How to complete this task | Set down exactly the lines from the one containing "199 299 72250" through the last line of the data below, and no others.

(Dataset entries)

╔══

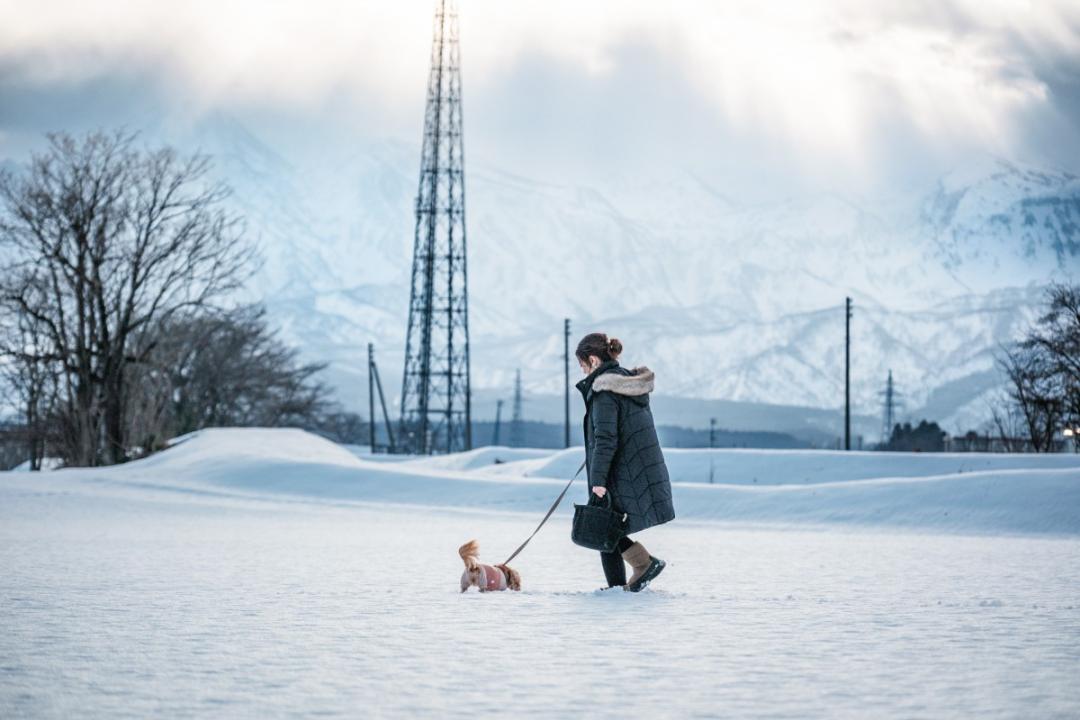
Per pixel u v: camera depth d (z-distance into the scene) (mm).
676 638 8609
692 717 5969
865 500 33719
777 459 45844
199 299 72250
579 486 40812
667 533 28625
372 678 7043
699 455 46844
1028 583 14219
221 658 7781
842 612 10273
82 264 67750
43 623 9602
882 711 6102
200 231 71312
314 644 8375
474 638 8609
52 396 73062
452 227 89000
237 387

╚══

Exercise result |
199 299 72250
579 486 40812
667 533 28625
372 678 7043
699 455 46844
1028 583 14219
221 658 7781
842 612 10273
82 264 67750
43 623 9602
882 711 6102
200 231 71312
314 644 8375
474 638 8609
52 396 73062
452 227 89000
237 387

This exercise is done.